(5 of 7)
Weapon's Advocate. Strauss stood alone, facing a 4-1 vote in the AEC, and an 8-0 decision from the scientists. On Nov. 9, Commissioner (later Chairman) Gordon Dean came over to Strauss's side, and, in a letter to the President, went on record as favoring the crash program. But Commissioners Lilienthal, Pike and Henry D. Smyth (the Smyth Report) wrote Truman advising against the bomb. Strauss found himself all but alone in advocating the greatest weapon of mass destruction that man could conceive. He was deeply distressed by doubts.
Just before Christmas 1949, he dropped from sight in Washington. Confiding his destination only to his family and secretary, he flew to Southern California to be alone in his mother-in-law's cottage at the Beverly Hills Hotel. "If I am wrong about this," he told himself, "I am wrong about everything." On his fifth day, the telephone rang in his cottage. On the line was Connecticut's Senator Brien McMahon, chairman of the Joint Committee, who had tracked him down. "Where are you?" asked Strauss. "I'm calling from the hotel lobby," said McMahon, "and I want to see you and tell you that you are right."
Back in Washington, Strauss, McMahon and Dean found allies. Defense Secretary Louis Johnson sent Truman a paper backing the superbomb as both technically possible and militarily vital. Secretary of State Dean Acheson sent over a memo stating that previous atomic negotiation with the Russians had proved futile and a waste of time. Lilienthal made one last argument in high councils; he had, he said, a "visceral feeling that this is wrong." On Jan. 31, 1950, Harry Truman announced that he had ordered work begun on the superbomb. Lilienthal resigned, effective Feb. 15. Two months later, resisting pleas to stay on, Strauss resigned (and went back to Manhattan to be financial adviser for the Rockefellers).

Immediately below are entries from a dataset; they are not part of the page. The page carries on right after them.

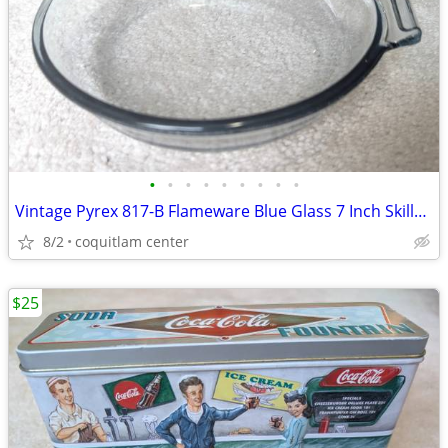
•
•
•
•
•
•
•
•
•
Vintage Pyrex 817-B Flameware Blue Glass 7 Inch Skillet Frying Pan
8/2
coquitlam center
$25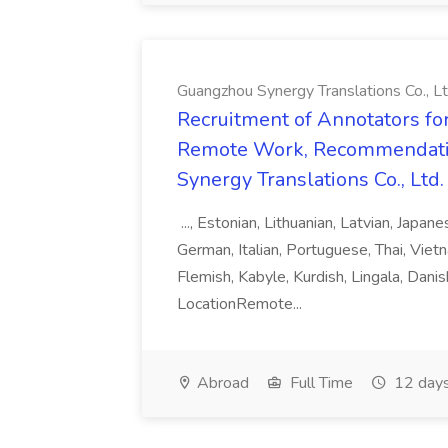
Guangzhou Synergy Translations Co., Lt
Recruitment of Annotators for
Remote Work, Recommendati
Synergy Translations Co., Ltd.
..., Estonian, Lithuanian, Latvian, Japan
German, Italian, Portuguese, Thai, Vietn
Flemish, Kabyle, Kurdish, Lingala, Danis
LocationRemote...
Abroad
Full Time
12 days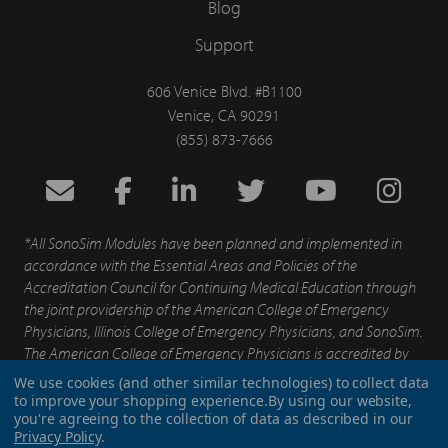
Blog
Support
606 Venice Blvd. #B1100
Venice, CA 90291
(855) 873-7666
*All SonoSim Modules have been planned and implemented in
accordance with the Essential Areas and Policies of the
Accreditation Council for Continuing Medical Education through
the joint providership of the American College of Emergency
Physicians, Illinois College of Emergency Physicians, and SonoSim.
The American College of Emergency Physicians is accredited by
the Accreditation for Continuing Medical Education to provide
We use cookies (and other similar technologies) to collect data
continuing medical education for physicians.
to improve your shopping experience.
By using our website,
you're agreeing to the collection of data as described in our
Privacy Policy
.
Patents
Privacy Policy
End User Agreement
Terms of Service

Time Out for Reluctance. Five months were wasted between the first Russian explosion and Truman's order to build the superbomb. Then more valuable time was needlessly lost; not until Chairman Gordon Dean succeeded Lilienthal's successor and disciple, Acting Chairman Sumner Pike, in July 1950 did the job really get under way. The main job of finding scientific answers was turned over to Physicist Teller, a disarrayed genius, who came up in short order with some brilliant solutions to the bomb problems.*
The first preliminary experiments took place in the spring of 1951 at Eniwetok; the first superbomb (no longer called the H-bomb by scientists) was touched off with awesome results (TIME, Nov. 17) last fallalmost three years after Harry Truman's go-ahead signal.
Was this a speedy accomplishment? No layman can possibly answer the question. But the impressive fact is this: the U.S. Government, divided and troubled by misgivings, took seven years and three months between the first A-bomb at Alamogordo and the superbomb explosion. Troubled by no such internal conflicts and helped by espionage, the Soviet Union did the job in just four years (see diagram).